▶ EXERCISE DIRECTIONS
Repeat verbatim, and only, the lines of the data below, beginning at the line that contains "Sperrung oder Löschung dieser" and stopping after the line that contains "eRecht24 Datenschutzerklärun".

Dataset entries
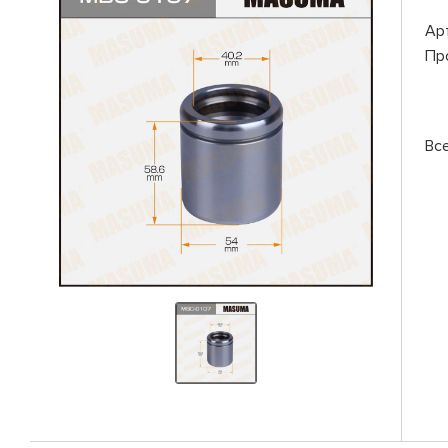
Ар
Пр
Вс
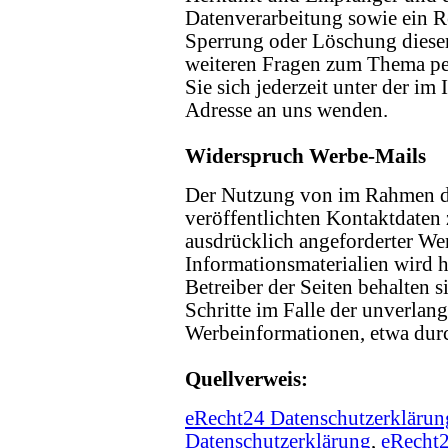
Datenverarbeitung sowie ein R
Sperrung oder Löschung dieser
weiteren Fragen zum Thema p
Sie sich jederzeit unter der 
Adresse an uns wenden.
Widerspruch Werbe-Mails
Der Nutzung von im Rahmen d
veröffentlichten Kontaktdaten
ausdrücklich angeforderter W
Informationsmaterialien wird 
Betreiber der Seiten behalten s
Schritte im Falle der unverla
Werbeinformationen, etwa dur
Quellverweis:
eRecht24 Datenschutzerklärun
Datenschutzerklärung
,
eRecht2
==
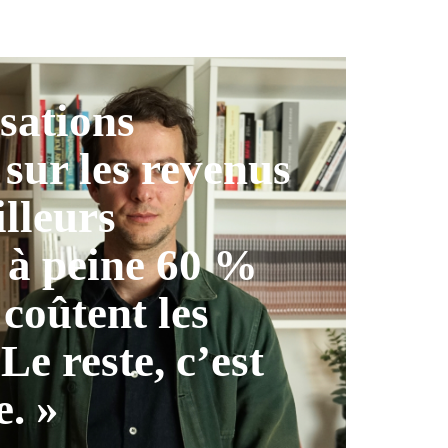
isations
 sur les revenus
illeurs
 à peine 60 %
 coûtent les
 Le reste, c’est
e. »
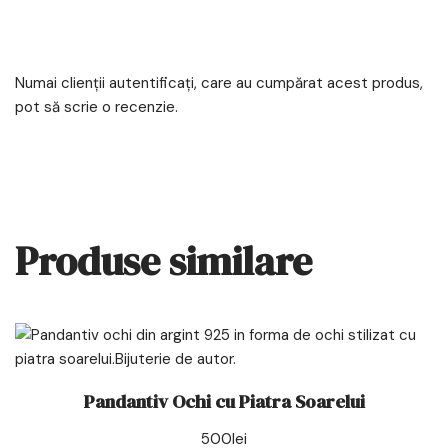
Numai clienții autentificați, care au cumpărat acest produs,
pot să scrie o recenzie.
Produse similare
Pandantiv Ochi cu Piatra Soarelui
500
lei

▶ TASK RESPONSE
Sperrung oder Löschung dieser
weiteren Fragen zum Thema p
Sie sich jederzeit unter der 
Adresse an uns wenden.
Widerspruch Werbe-Mails
Der Nutzung von im Rahmen d
veröffentlichten Kontaktdaten
ausdrücklich angeforderter W
Informationsmaterialien wird 
Betreiber der Seiten behalten s
Schritte im Falle der unverla
Werbeinformationen, etwa dur
Quellverweis:
eRecht24 Datenschutzerklärun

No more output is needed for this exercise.